List every line in the items below that contains the word "locality".

◆ ◆ ◆ ◆ ◆ ◆ ◆

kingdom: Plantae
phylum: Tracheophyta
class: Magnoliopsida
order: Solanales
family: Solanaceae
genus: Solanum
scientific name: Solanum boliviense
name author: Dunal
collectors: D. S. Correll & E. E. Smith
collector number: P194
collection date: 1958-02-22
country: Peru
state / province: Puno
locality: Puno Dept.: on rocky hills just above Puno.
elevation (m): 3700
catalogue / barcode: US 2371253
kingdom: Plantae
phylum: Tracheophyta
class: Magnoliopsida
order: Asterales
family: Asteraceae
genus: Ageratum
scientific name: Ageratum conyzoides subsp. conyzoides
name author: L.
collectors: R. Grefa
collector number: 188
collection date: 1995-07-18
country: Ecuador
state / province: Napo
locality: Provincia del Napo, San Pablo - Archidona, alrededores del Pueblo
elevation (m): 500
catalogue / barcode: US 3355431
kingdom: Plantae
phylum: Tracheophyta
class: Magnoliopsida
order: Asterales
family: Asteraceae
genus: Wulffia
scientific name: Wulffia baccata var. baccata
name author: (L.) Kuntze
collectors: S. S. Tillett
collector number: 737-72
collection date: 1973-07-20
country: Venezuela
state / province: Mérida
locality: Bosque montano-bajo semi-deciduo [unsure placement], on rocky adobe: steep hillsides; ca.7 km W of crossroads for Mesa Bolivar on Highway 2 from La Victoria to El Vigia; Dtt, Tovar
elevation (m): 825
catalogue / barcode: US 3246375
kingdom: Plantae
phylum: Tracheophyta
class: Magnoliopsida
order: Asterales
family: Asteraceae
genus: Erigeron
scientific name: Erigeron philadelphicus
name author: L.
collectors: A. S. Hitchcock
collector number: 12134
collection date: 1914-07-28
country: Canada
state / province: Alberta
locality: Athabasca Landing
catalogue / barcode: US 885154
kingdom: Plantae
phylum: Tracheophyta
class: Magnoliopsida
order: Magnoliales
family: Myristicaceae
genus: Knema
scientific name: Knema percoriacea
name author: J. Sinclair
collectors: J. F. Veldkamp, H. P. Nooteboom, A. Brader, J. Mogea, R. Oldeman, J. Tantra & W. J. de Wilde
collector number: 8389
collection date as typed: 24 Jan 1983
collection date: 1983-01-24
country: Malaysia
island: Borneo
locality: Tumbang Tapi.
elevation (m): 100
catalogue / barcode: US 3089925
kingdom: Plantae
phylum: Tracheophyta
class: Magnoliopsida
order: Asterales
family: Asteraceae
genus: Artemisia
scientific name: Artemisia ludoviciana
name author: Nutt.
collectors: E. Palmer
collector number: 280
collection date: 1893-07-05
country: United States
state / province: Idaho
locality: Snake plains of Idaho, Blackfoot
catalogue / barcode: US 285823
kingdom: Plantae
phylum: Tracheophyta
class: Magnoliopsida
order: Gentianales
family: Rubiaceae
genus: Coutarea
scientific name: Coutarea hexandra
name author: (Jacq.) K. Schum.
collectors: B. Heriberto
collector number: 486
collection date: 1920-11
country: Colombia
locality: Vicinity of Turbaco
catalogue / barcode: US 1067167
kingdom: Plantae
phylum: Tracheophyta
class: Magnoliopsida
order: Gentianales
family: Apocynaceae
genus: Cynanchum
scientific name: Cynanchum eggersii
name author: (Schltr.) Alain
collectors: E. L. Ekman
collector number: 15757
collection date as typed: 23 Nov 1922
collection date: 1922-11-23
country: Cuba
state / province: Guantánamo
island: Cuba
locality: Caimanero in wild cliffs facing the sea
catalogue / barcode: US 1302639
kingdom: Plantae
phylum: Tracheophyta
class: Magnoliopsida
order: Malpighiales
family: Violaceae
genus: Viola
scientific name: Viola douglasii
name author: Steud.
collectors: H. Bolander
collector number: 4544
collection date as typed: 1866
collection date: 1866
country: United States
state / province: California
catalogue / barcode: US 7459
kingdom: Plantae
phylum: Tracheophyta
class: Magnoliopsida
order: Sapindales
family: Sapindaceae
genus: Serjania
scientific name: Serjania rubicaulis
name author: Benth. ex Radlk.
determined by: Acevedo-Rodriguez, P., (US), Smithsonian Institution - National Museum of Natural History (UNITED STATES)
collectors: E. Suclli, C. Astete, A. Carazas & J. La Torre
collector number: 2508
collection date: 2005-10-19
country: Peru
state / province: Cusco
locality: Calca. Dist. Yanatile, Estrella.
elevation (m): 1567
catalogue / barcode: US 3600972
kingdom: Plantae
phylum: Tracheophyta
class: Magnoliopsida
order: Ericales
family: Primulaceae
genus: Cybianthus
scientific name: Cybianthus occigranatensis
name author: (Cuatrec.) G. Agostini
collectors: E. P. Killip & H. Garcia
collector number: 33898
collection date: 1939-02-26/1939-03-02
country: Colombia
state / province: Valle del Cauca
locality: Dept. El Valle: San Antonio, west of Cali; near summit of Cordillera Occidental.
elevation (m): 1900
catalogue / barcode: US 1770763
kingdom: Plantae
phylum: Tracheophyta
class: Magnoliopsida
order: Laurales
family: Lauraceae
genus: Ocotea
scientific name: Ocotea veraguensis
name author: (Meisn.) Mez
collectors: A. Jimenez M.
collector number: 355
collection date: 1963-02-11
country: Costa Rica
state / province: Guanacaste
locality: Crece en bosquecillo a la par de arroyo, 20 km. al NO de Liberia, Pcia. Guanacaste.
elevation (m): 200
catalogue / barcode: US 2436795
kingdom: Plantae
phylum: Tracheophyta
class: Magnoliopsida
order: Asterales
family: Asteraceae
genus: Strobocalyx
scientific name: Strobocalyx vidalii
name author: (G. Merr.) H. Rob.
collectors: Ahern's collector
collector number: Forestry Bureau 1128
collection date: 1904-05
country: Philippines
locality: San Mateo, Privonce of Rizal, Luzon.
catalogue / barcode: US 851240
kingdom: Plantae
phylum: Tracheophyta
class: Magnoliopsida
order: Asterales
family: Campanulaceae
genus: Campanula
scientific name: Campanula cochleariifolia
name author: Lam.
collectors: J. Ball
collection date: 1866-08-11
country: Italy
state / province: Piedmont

◆ ◆ ◆ ◆ ◆ ◆ ◆

# The reply
locality: Puno Dept.: on rocky hills just above Puno.
locality: Provincia del Napo, San Pablo - Archidona, alrededores del Pueblo
locality: Bosque montano-bajo semi-deciduo [unsure placement], on rocky adobe: steep hillsides; ca.7 km W of crossroads for Mesa Bolivar on Highway 2 from La Victoria to El Vigia; Dtt, Tovar
locality: Athabasca Landing
locality: Tumbang Tapi.
locality: Snake plains of Idaho, Blackfoot
locality: Vicinity of Turbaco
locality: Caimanero in wild cliffs facing the sea
locality: Calca. Dist. Yanatile, Estrella.
locality: Dept. El Valle: San Antonio, west of Cali; near summit of Cordillera Occidental.
locality: Crece en bosquecillo a la par de arroyo, 20 km. al NO de Liberia, Pcia. Guanacaste.
locality: San Mateo, Privonce of Rizal, Luzon.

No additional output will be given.